GCP Cloud
The GCP Cloud connector reads the resource inventory of a Google Cloud project (read-only, via a service account you create) and maps it to your architecture model: the as-built view of what is actually running. See Connectors for the general workflow.
Prerequisites
Section titled “Prerequisites”You need the Cloud Asset API enabled on the project and a service account with the Cloud Asset Viewer role.
- Enable the API: in the GCP console, go to APIs & Services → Library, search for Cloud Asset API, and click Enable (or run
gcloud services enable cloudasset.googleapis.com). - Create the service account: IAM & Admin → Service Accounts → Create service account. Name it (e.g.

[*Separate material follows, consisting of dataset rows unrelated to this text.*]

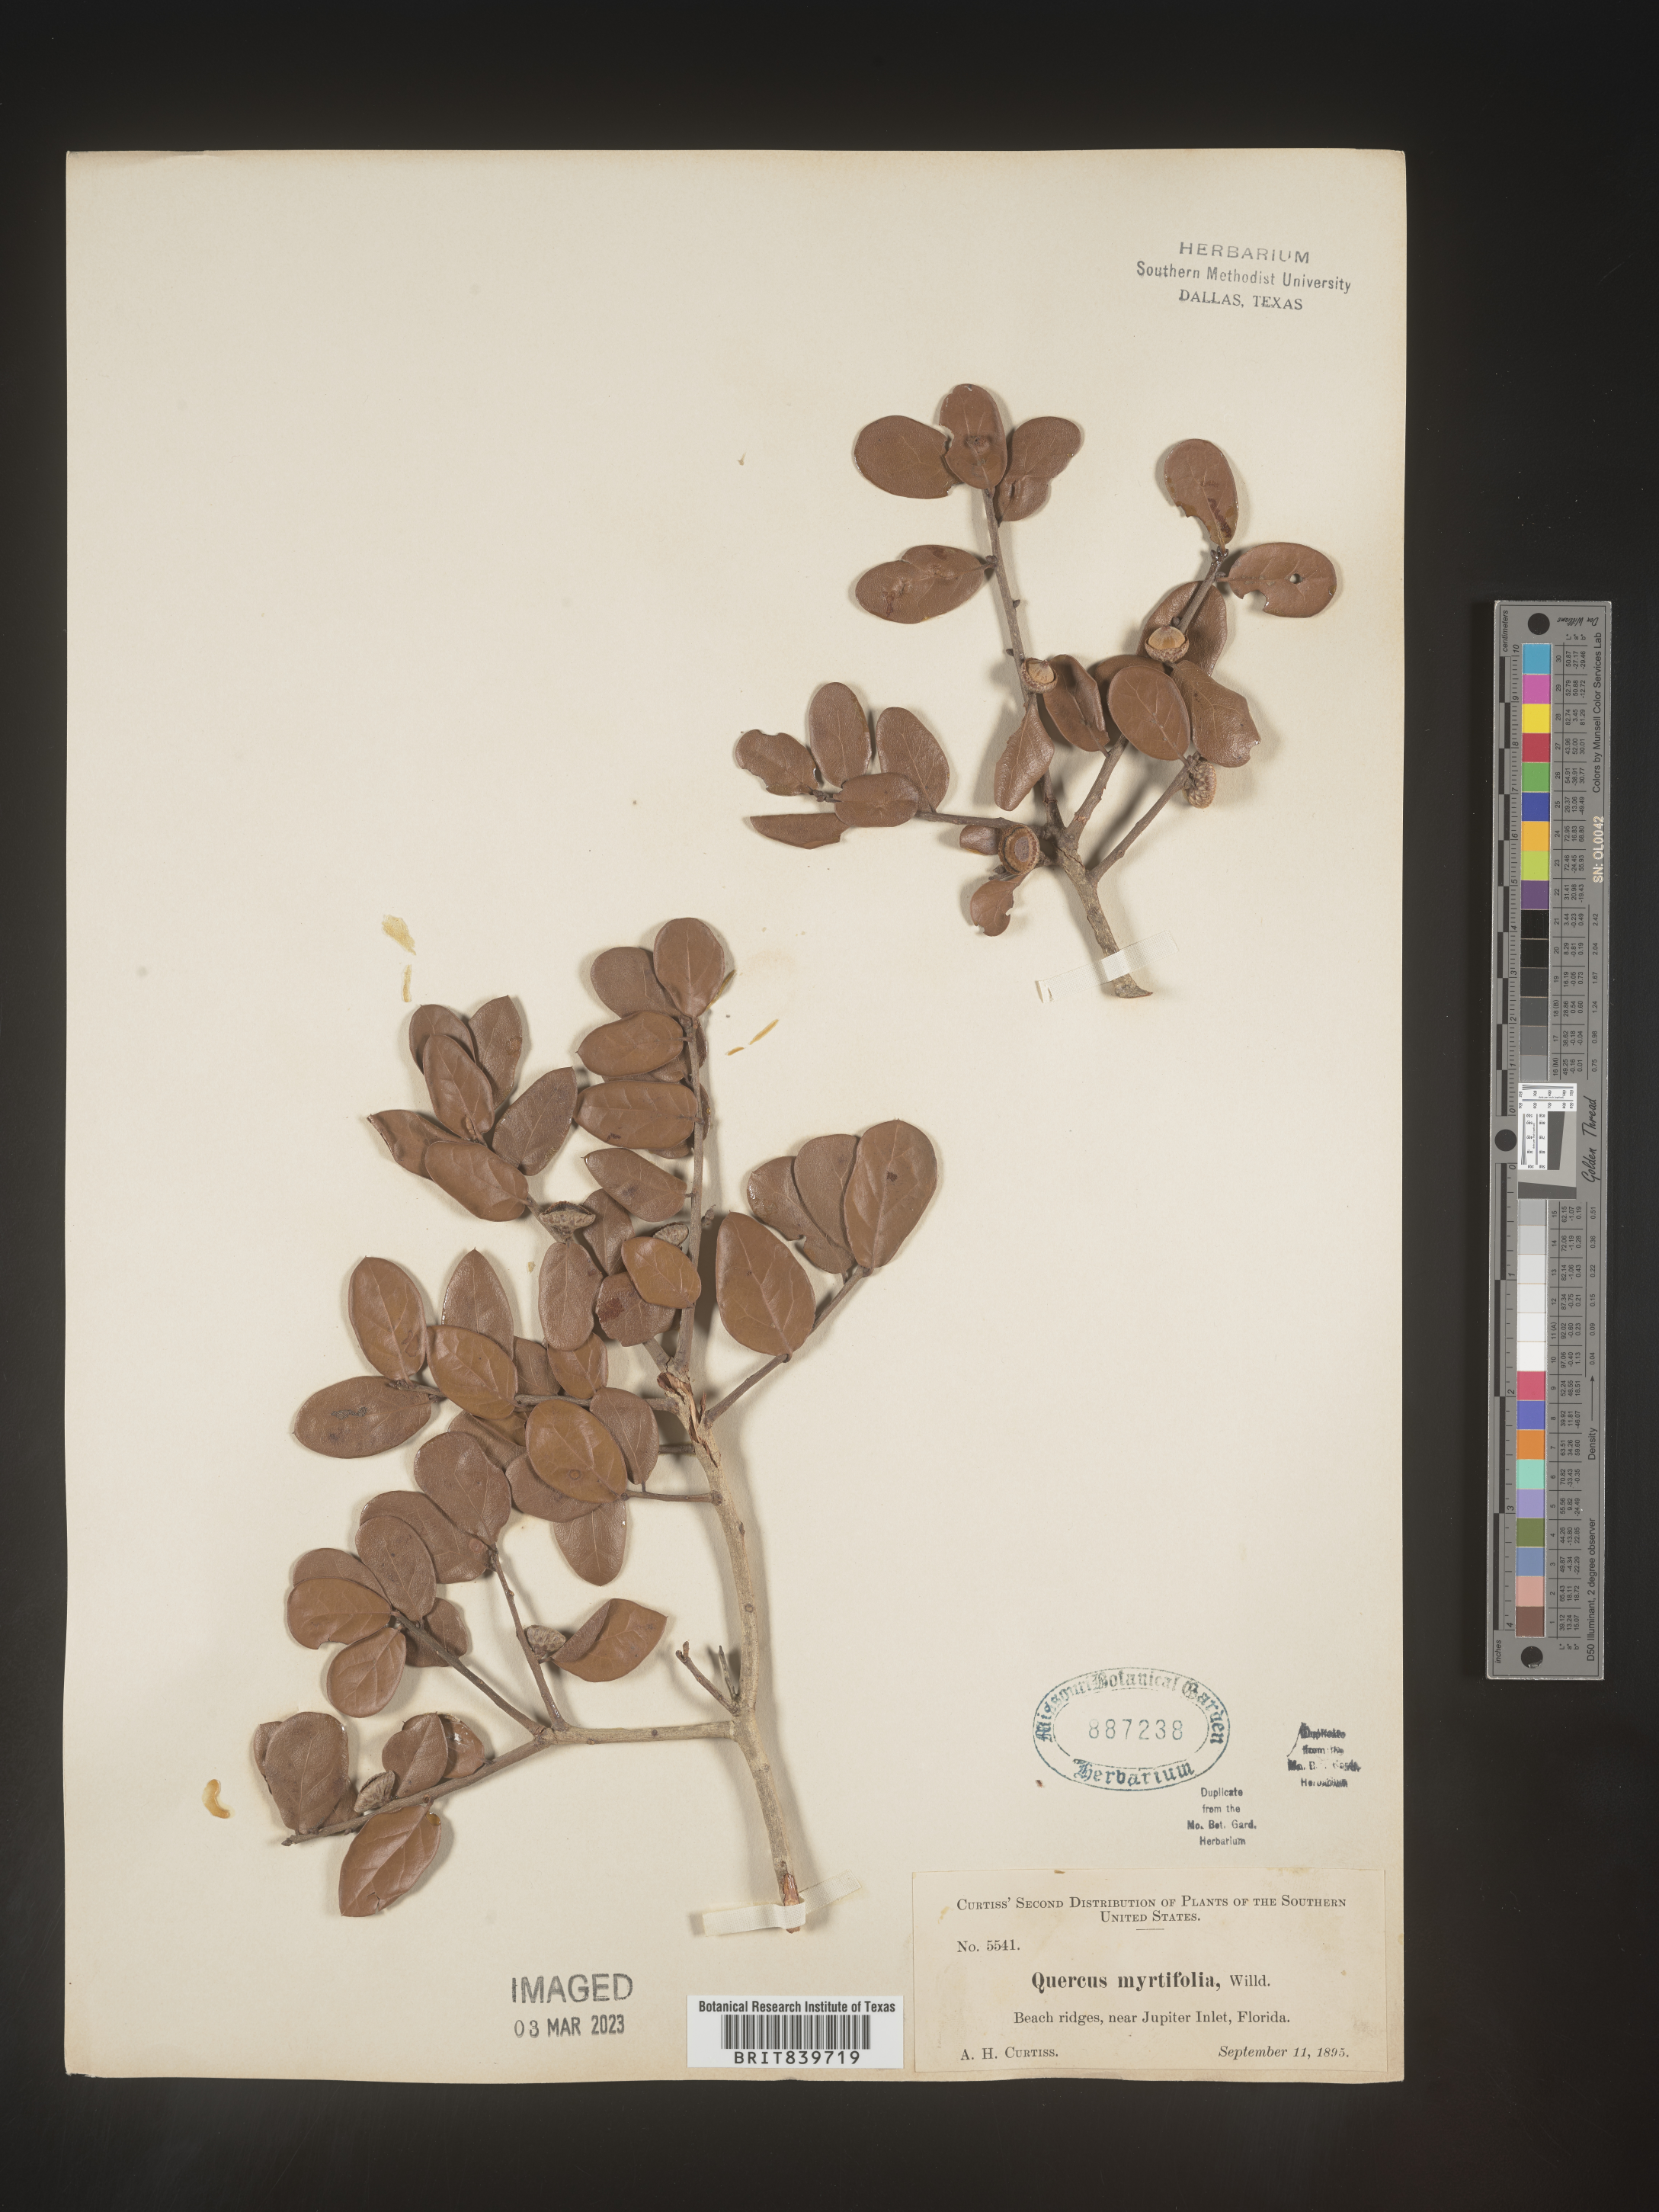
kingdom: Plantae
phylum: Tracheophyta
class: Magnoliopsida
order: Fagales
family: Fagaceae
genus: Quercus
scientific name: Quercus
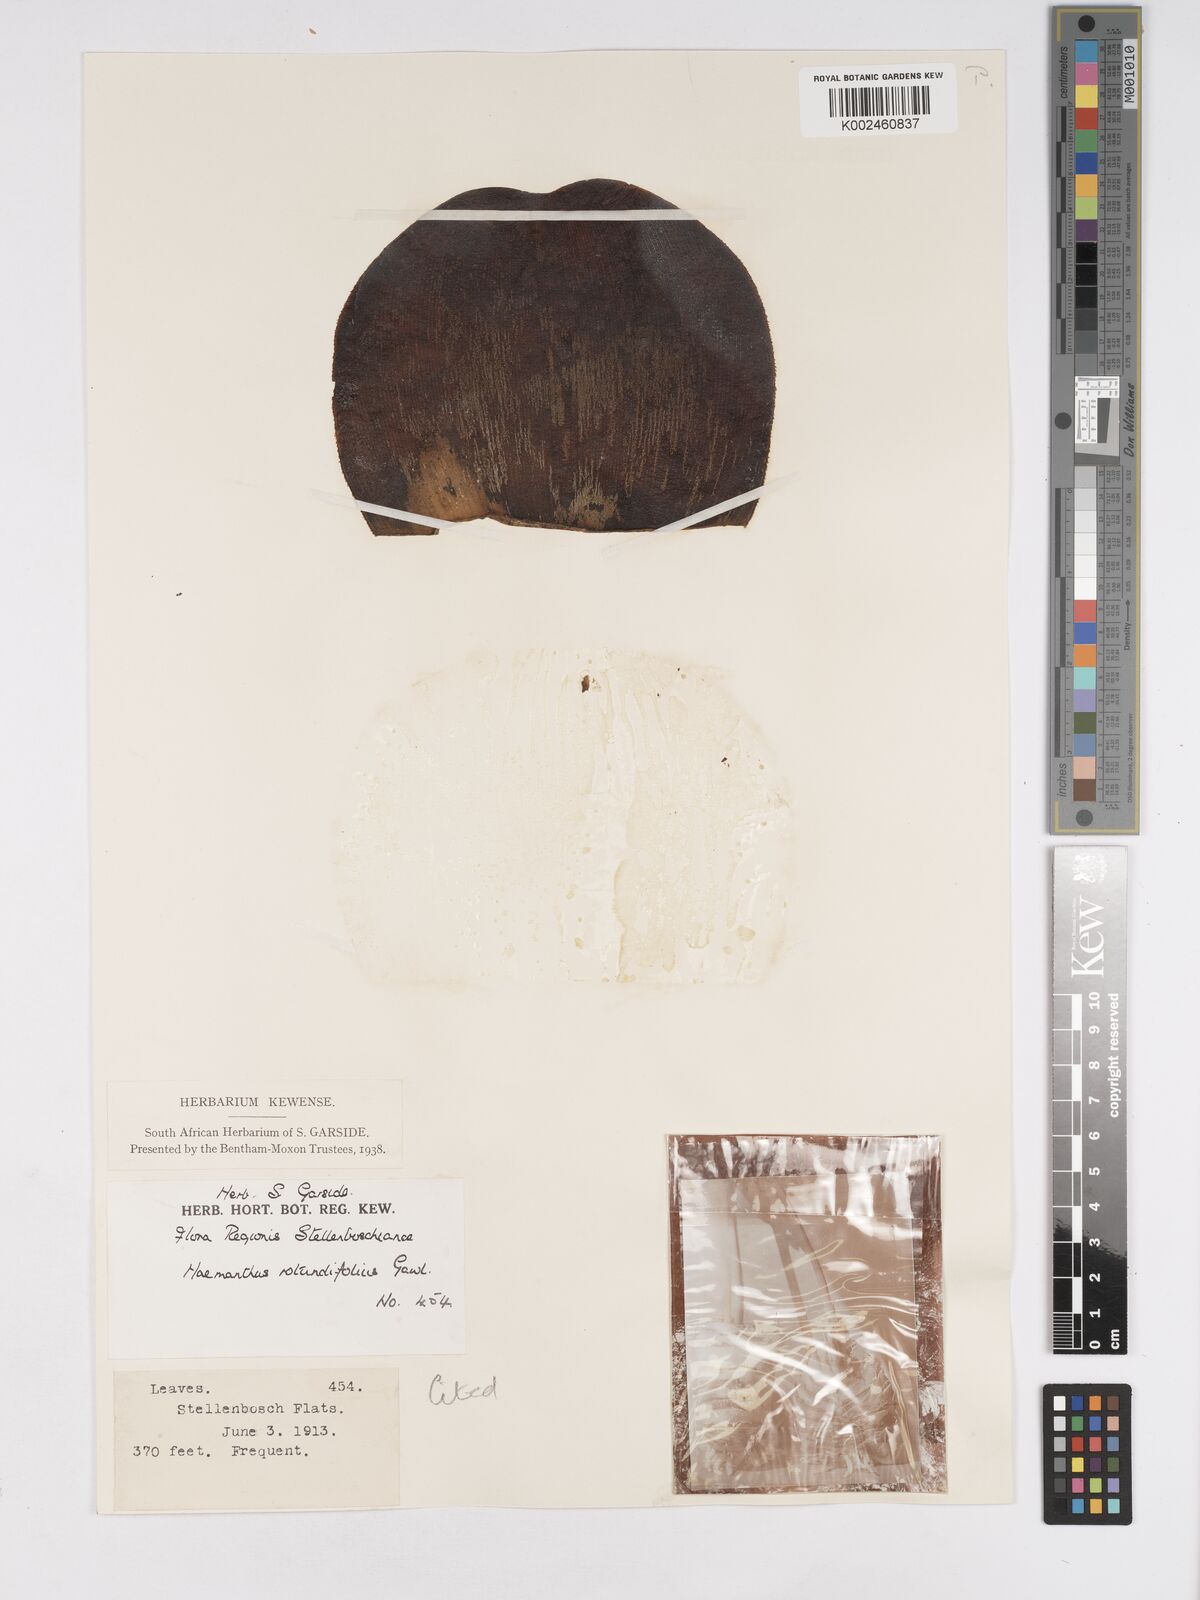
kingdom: Plantae
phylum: Tracheophyta
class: Liliopsida
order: Asparagales
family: Amaryllidaceae
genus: Haemanthus
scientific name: Haemanthus sanguineus
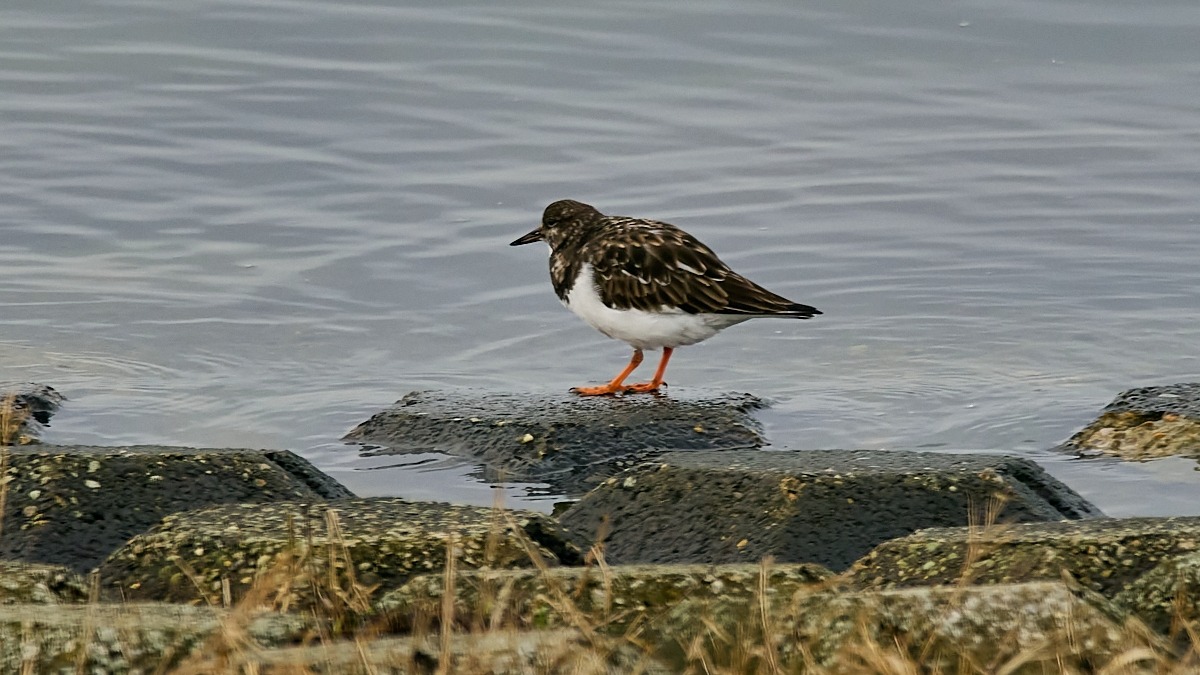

archngn-discovery). - Grant it the Cloud Asset Viewer role (
roles/cloudasset.viewer) on the project. - Optional but recommended: also grant Cloud Run Viewer (
roles/run.viewer) so the connector can capture Cloud Run container images for cross-layer linking. Without it, Cloud Run services are still discovered, just without image detail. - Create a key: open the service account → Keys → Add key → Create new key → JSON. Download the key file.
Configuration
Section titled “Configuration”| Field | Value |
|---|---|
| Project ID | The GCP project ID (e.g. my-gcp-project), not the project number |
| Service-account key (JSON) | Paste the entire downloaded JSON key file |
The key must be a service-account key containing client_email and private_key, not an API key or OAuth client. The Project ID is a non-secret identifier and stays in the connector configuration; the key is stored in an encrypted secrets store and never shown again. To rotate, create a new key on the service account, paste it over the placeholder, and delete the old key in GCP.
What a Run Produces
Section titled “What a Run Produces”The connector lists every asset in the project through the Cloud Asset Inventory, grouped by service (Compute Engine, Cloud Run, Cloud SQL, Pub/Sub, …) and enriched with Cloud Run container images where permitted. The AI then maps the inventory to your metamodel:
- Objects on the Technology and Data layers only: managed services become Technology Service, VMs/containers/serverless become Compute, networks and load balancers become Network, databases and storage become Data Store. Well-known asset types are classified deterministically from the resource ID.
- Associations backed by concrete evidence. No evidence, no edge.
- Cross-layer links: Cloud Run images and resource labels are captured so as-built objects can be linked (Deployed To) to the Application objects discovered by the GitHub connector.
Your Application and Business layers are never invented from infrastructure. The logical view comes from code and document sources and is linked to the as-built objects instead.
- Label your resources. Consistent labels give the mapper stronger grouping and linking signals.
- The connector works regardless of which cloud your ArchNGN environment runs on.
- Re-runs are stable: resources are matched by resource ID, so renames update objects in place.
- Each project is its own estate. Same-named workloads in different clouds or projects are kept as separate objects, never merged.